(Stored records)
=== Begin Enclosure ===

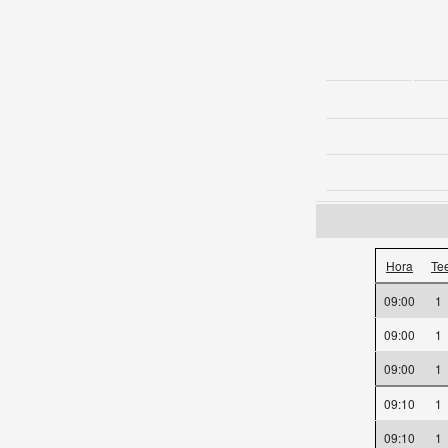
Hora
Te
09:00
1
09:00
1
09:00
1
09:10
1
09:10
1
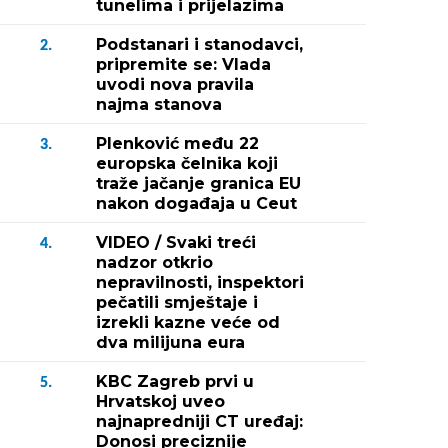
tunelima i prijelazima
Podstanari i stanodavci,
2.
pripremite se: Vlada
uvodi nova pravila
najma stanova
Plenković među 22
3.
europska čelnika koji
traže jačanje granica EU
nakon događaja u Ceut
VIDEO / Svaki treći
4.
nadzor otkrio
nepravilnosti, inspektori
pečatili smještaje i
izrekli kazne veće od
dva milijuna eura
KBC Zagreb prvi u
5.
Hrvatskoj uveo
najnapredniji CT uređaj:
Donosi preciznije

=== End Enclosure ===
=== Begin Enclosure ===

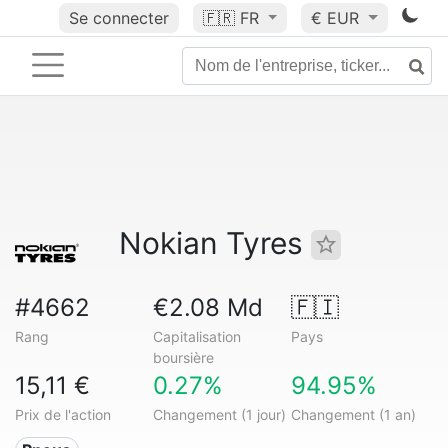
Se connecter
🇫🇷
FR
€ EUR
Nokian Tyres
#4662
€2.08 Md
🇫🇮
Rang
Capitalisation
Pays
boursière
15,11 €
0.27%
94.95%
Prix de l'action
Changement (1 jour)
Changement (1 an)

=== End Enclosure ===

# Required action:
Reproduce, exactly as they stand in the data above, the lines from the one that holds "nakon događaja u Ceut" to the one that holds "Donosi preciznije", inclusive.

# Answer to the exercise:
nakon događaja u Ceut
VIDEO / Svaki treći
4.
nadzor otkrio
nepravilnosti, inspektori
pečatili smještaje i
izrekli kazne veće od
dva milijuna eura
KBC Zagreb prvi u
5.
Hrvatskoj uveo
najnapredniji CT uređaj:
Donosi preciznije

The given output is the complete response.